On the other side, reservations were voiced by Ivan Krastev, Chairman of the Center for Liberal Strategies in Sofia, as well as Mario Monti, the former Prime Minister of Italy, who argued that forcing even more European integration could trigger a backlash that could possibly result in inward-looking policy based solely on national interests. Ivan Krastev sees a further negative outcome as a result of the refugee crisis: In his analysis, this crisis shook many people’s faith in political leadership, and this loss of trust can spill over into anti-EU sentiment.
In discussions on Europe’s future, Anna Diamantopoulou, President of To Diktio and former European Commissioner, warned against leaving out an important aspect: According to her, creating a shared identity is just as crucial as creating shared structures on the institutional level. She also underlined the importance of fostering equal opportunities for young people all across Europe.

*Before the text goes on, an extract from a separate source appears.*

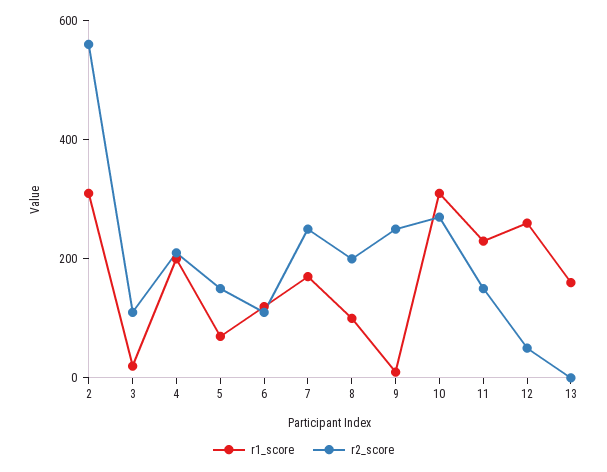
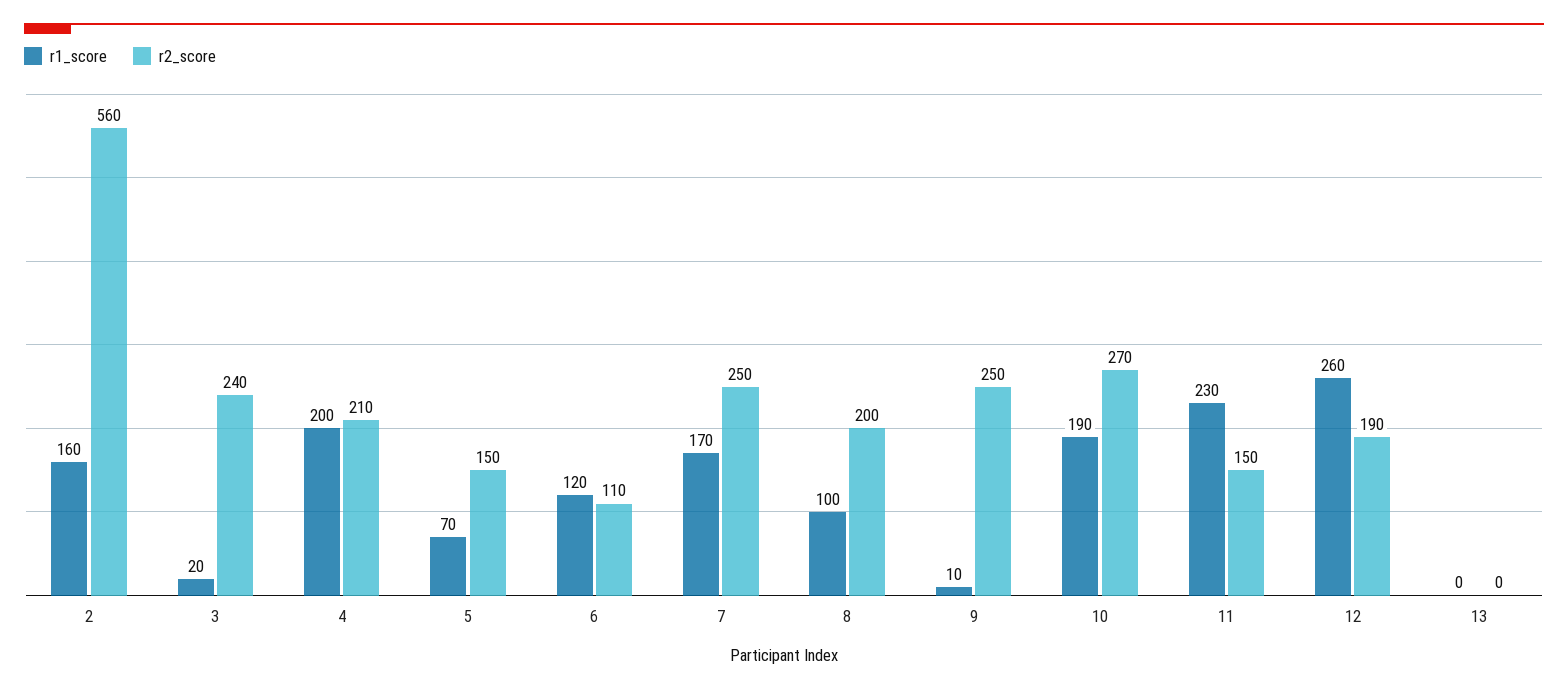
r1_score, 2: 300 -> 160
r2_score, 3: 100 -> 240
r1_score, 10: 300 -> 190
r2_score, 12: 50 -> 190
r1_score, 13: 150 -> 0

Give and take: Germany’s role in Europe and around the world
In the final session of the Richard von Weizsäcker Forum, panellists discussed Germany and its role and responsibility in times of crisis. According to François Heisbourg, Chairman of the International Institute for Strategic Studies, Germany did the right thing when it opened up its borders to refugees, even if this act violated the Dublin Regulation that codifies the Common European Asylum System. In his talk, he also criticised Germany for what he sees as an overly tentative approach taken in other crises. He urged the country to take a more active approach in implementing its strategy of using soft power to exert influence. Furthermore, Janusz Reiter, Chairman of the Centre for International Relations and the former Polish ambassador to Germany, argued that, in view of Germany’s political and economic power and place at the heart of Europe, the onus is on Germany to hold Europe together. He called for increased solidarity from all European nations in facing the refugee crisis together.
An international perspective to the discussion on Europe’s current situation was provided by the panellists Daniel Hamilton, Director of the Center for Transatlantic Relations, and Huang Jing, Director of the Center Asia and Globalisation. Both confirmed that Germany has ramped up its leadership role, while pointing out that it sometimes comes up short; for example, Huang Jing noted that Germany is practically invisible in many international institutions. This ambivalent posture towards matters of power and influence can be attributed to historical reasons, explained Steven Erlanger, London Bureau Chief for The New York Times and panel moderator.
In closing remarks, Norbert Röttgen underlined that Germany understands its role on a European level. The Chairman of the Foreign Affairs Committee in the German Bundestag affirmed that Germany faced a lack of alternatives when it formulated its position on the refugee crisis, yet stressed that other current crises also pose challenges for Europe. In his view, finding a solution will require close cooperation from all parties.